Liao's parents divorced early in his life, and his father was in and out of jail. Raised by his grandparents, he dropped out of junior high school and blamed the education system for his actions, although a school official cited numerous instances where they attempted to contact his grandparents and uncle. Liao ran errands for Weng, who reputedly had a bad temper and a stingy nature, prompting him to leave Weng's service for Yang's employ.

He was charged with two counts of murder for the deaths of Weng and Lai. Since he turned 18 after the murders (born ), he was not eligible for capital punishment. Liao stated he killed Weng because he was unhappy with the way Weng had treated him:
- Weng failed to pay Liao NT$4 million as a "hitman fee" after failing to kill Zhao Jun-yu (趙俊宇 (Zhào Jùnyǔ)), a Taichung restaurant owner on 19 January 2009.
- Weng gave three guns to Liao and asked him to kill another gang boss as a "suicide mission."
- Weng threatened to turn Liao in to the authorities after the "suicide mission" failed.

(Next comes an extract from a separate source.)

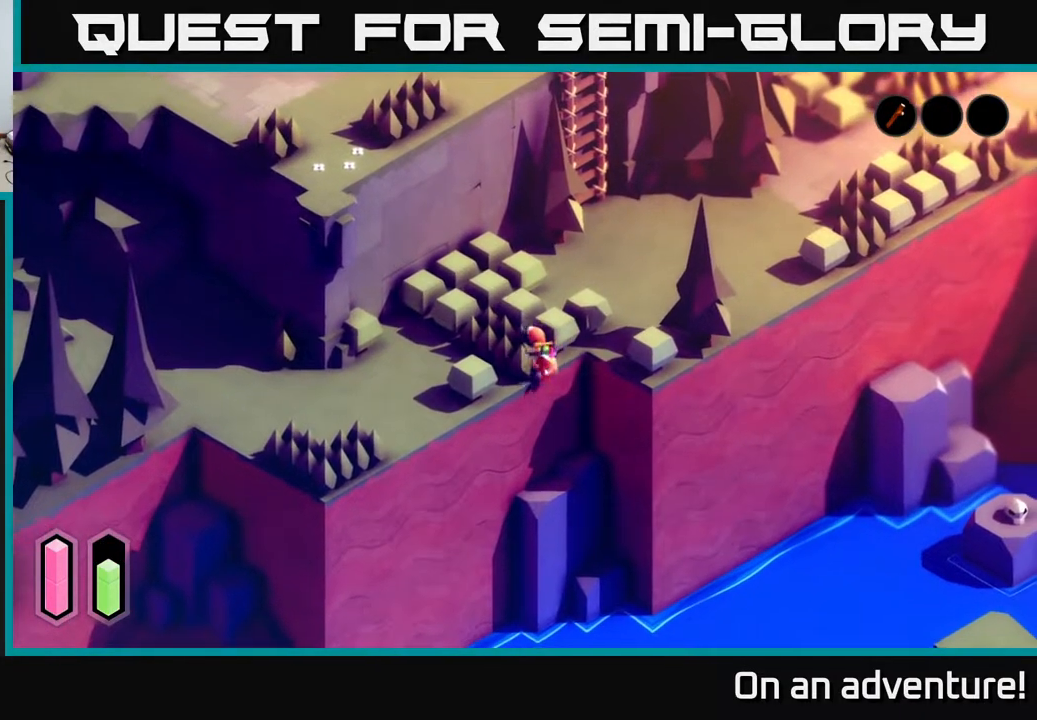
{"buttons": [], "left_stick": "down-right", "right_stick": "center", "events": [[283, "left_stick", "down-right"]]}
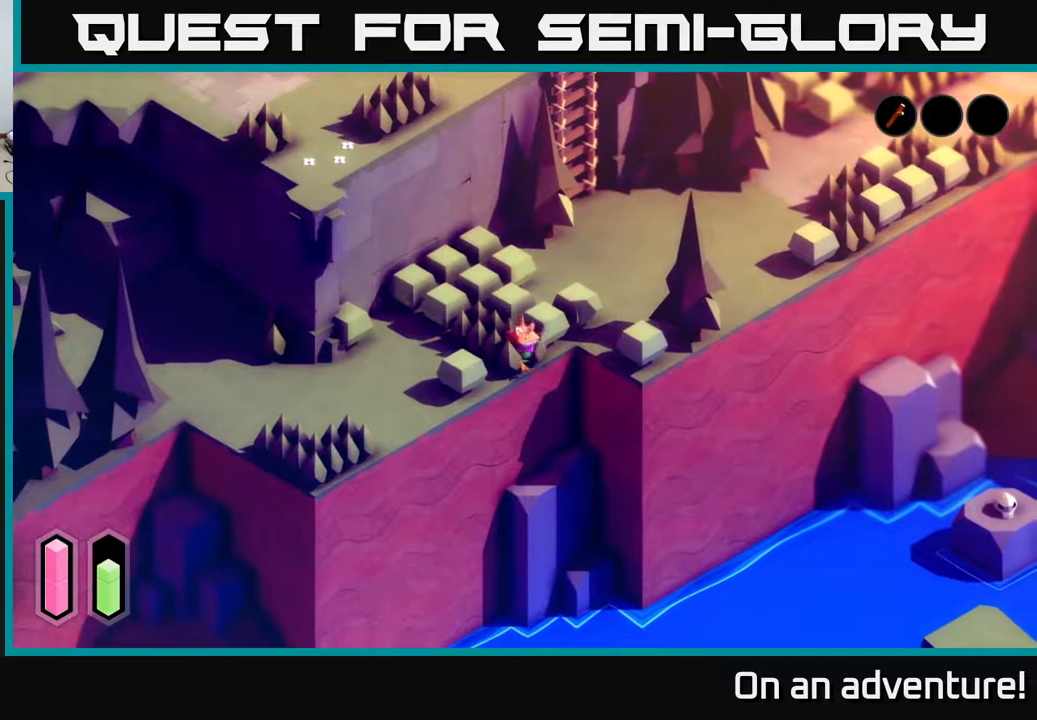
{"buttons": [], "left_stick": "down-left", "right_stick": "center", "events": [[50, "left_stick", "down-left"], [217, "left_stick", "up-left"], [467, "left_stick", "down-left"]]}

On 19 January 2011, Liao was sentenced to twenty-five years in prison as a combined sentence for three crimes: the two murders and the attempted murder of the restaurant owner. His sentence was increased to thirty years' imprisonment in July 2010 since he was in possession of an illegal weapon, and a fine of NT$1.2 million was imposed for the murder and weapons charges. The Taiwan Supreme Court upheld the July verdict in December 2011.

===Police corruption===
The four officers stated they went to Weng's office solely to drink tea with a fellow retired officer, who vehemently denied any gang ties. They later stated they were not aware the office was Weng's, and that they were unable to intervene because they were unarmed. However, it was later discovered they had played mahjong with Weng. The two senior officers present during the murder were given demerits for misconduct and were transferred to other police departments. Archived video footage showed that nine police officers visited Weng's office between 22 and 28 May 2010.

The Taichung Police Commissioner, Hu Mu-yuan (胡木源) resigned on 3 June 2010, partly because he did not report the case to the National Police Agency and Taichung City Mayor Jason Hu until several days after the murder occurred and partly because of the poor quality of the police report, although the presence of police officers during the shooting led many to suspect police corruption. Later investigations revealed that Weng was indeed closely connected with the Taichung City Police Department, prompting the issue of a new rule governing relationships between police and gang members. At the time, Taichung was well known for having a high crime rate, potentially due to police corruption. Although the crime rate in Taichung decreased later in 2010, critics would continue to criticize Mayor Hu's efforts to reduce crimes throughout his tenure.